To be sure, there are plenty of highly successful Mexican-American businessmen, but they appear—based, again, on a nonscientific sample—to belong disproportionately to an older generation, whose parents were more likely to have emigrated legally than today’s Mexican arrivals. Likewise, South Americans, Cubans, and Spaniards generally had to buy a plane ticket and obtain a visa to enter the U.S., and thus brought more social capital with them. “If you emigrate from a really poor community,” speculates Guerrero, “maybe a roof over your head is enough.”
The entrepreneurial spirit is not particularly strong among California’s Mexican farm laborers, according to George Lugo, a grower in Temecula who flamboyantly hawks his cantaloupes and watermelons at the Irvine Farmers Market. “There’s not many workers moving into ownership positions, not at all,” Lugo says (an observation corroborated by the low number of Mexican owners at Southern California farmers’ markets).
“If you talk to people who farm anywhere in California, they’ll tell you that their workers don’t have much aspirations of upward mobility. They like what they do, and when we have a good strawberry crop, you’ve never seen a bigger smile on someone’s face that says: ‘This is mine.’ But they don’t want to be owners and have the responsibility of dealing with government overseers and time management. My guys say to me: ‘Go do some paperwork;’ they know what to do on the farm and they do it.”

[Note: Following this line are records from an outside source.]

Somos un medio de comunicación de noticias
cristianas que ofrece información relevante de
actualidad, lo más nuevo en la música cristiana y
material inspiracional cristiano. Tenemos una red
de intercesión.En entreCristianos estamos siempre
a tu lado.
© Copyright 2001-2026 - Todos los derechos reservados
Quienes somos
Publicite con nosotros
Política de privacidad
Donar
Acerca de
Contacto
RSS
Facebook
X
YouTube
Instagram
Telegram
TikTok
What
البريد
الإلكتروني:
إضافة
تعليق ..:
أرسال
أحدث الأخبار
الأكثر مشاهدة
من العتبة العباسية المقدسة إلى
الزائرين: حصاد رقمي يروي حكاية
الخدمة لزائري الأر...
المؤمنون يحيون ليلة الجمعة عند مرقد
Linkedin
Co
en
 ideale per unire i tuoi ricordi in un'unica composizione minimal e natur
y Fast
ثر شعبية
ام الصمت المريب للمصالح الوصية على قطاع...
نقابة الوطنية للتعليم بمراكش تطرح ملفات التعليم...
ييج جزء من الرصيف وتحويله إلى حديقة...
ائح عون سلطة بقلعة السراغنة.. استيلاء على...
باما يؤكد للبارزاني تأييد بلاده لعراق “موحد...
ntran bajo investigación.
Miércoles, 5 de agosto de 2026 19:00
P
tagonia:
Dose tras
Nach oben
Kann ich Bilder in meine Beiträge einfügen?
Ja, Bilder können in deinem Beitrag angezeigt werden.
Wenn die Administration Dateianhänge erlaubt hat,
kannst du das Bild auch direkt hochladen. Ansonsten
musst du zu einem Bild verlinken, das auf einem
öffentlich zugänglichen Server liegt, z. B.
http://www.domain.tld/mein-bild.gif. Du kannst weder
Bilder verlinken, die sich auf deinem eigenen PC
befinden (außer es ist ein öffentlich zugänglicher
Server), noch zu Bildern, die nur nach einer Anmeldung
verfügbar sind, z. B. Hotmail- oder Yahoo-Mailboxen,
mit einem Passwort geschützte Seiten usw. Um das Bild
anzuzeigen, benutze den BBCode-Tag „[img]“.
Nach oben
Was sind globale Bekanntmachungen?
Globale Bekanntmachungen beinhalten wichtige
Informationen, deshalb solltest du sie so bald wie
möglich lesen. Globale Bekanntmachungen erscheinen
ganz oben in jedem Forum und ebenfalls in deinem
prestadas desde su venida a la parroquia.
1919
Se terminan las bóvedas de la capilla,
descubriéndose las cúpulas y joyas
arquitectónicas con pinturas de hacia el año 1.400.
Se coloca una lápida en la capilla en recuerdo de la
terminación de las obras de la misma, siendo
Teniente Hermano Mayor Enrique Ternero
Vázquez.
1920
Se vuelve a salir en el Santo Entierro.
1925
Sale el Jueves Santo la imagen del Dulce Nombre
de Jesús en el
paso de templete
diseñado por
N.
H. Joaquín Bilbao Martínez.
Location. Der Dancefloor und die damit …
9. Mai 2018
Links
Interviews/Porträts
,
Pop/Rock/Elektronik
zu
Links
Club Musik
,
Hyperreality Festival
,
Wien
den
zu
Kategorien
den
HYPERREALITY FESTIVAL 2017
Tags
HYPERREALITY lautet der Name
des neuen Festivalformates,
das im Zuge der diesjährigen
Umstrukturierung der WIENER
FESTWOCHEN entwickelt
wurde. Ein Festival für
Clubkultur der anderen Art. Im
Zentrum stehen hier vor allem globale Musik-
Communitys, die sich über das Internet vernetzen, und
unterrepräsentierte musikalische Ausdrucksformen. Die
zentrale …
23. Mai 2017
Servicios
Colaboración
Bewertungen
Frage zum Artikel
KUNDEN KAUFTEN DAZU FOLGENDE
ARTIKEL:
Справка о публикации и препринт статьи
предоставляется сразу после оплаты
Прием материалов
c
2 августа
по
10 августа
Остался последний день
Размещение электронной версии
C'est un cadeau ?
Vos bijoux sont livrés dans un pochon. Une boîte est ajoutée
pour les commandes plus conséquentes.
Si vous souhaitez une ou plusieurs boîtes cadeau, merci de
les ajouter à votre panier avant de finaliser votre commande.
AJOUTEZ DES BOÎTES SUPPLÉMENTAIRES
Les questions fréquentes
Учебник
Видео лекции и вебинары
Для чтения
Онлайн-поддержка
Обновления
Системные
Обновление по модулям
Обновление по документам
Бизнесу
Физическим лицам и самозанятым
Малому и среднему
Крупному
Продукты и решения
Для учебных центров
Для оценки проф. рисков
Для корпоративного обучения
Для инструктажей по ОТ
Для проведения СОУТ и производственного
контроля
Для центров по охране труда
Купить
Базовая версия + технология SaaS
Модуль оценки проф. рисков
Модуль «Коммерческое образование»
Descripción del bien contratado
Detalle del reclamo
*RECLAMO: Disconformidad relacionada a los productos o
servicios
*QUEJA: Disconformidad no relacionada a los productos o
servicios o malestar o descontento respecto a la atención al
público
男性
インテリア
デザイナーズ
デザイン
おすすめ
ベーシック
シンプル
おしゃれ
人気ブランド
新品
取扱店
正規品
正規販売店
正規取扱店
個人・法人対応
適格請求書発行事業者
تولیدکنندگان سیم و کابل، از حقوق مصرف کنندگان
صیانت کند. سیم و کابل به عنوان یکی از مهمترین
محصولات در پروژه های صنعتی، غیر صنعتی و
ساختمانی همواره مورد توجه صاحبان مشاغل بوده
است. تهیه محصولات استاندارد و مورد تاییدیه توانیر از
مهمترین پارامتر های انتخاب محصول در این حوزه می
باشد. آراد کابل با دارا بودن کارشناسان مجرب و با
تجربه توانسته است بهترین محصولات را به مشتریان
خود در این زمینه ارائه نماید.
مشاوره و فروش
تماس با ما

The reluctance to be enmired in California’s huge regulatory apparatus is more than understandable. But those farmworkers are not always preparing their children for more promising work. Lugo organizes study sessions for the children of his workers: “I try to foster in them that they have to get good at something other than farming.” Lugo calls some of the children in his tutoring group his “sparkplugs” because of their curiosity about the world and their eagerness to discover something that he doesn’t know. But he says that if he weren’t overseeing their schooling, they wouldn’t get the same message about education.
Pastor Tolle says that he feels “both hope and consternation” when he contemplates his congregation, the majority of whom are illegal immigrants. Though the grounds for concern are obvious, there are numerous reasons for hope as well. The most striking thing about the teens I spoke to in Santa Ana—even those with criminal records—was that they were nice kids, despite Casimiro’s thuggish braggadocio and Michael’s sullen disengagement. The students filing out of Cesar Chavez High School toward the bus stop were orderly; there was little chance that they would start walking on the tops of parked cars, as sometimes happens in Philadelphia or Brooklyn. Though it is taboo to say so, the greatest advantage possessed by the Mexican-American poor and middle class is that they are not burdened with the anger and resentments that afflict parts of black society.
Jose Cruz, head of the Literacy Council of San Diego, is just one of the thousands of Mexican-Americans in California who exemplify the grounds for hope. His father, born in Mexico but raised in the U.S., was a chef; his mother, born in Texas but raised in Mexico, pressed shirts. “My parents were steady workers; they didn’t make a big deal of it,” he says. “They taught me and my siblings: Go to work every day. Do what you are told. And never question your boss, a police officer, or a teacher.” If California’s Hispanics can better avoid single parenthood and school failure, that reverence for work and authority could become one of the state’s biggest assets.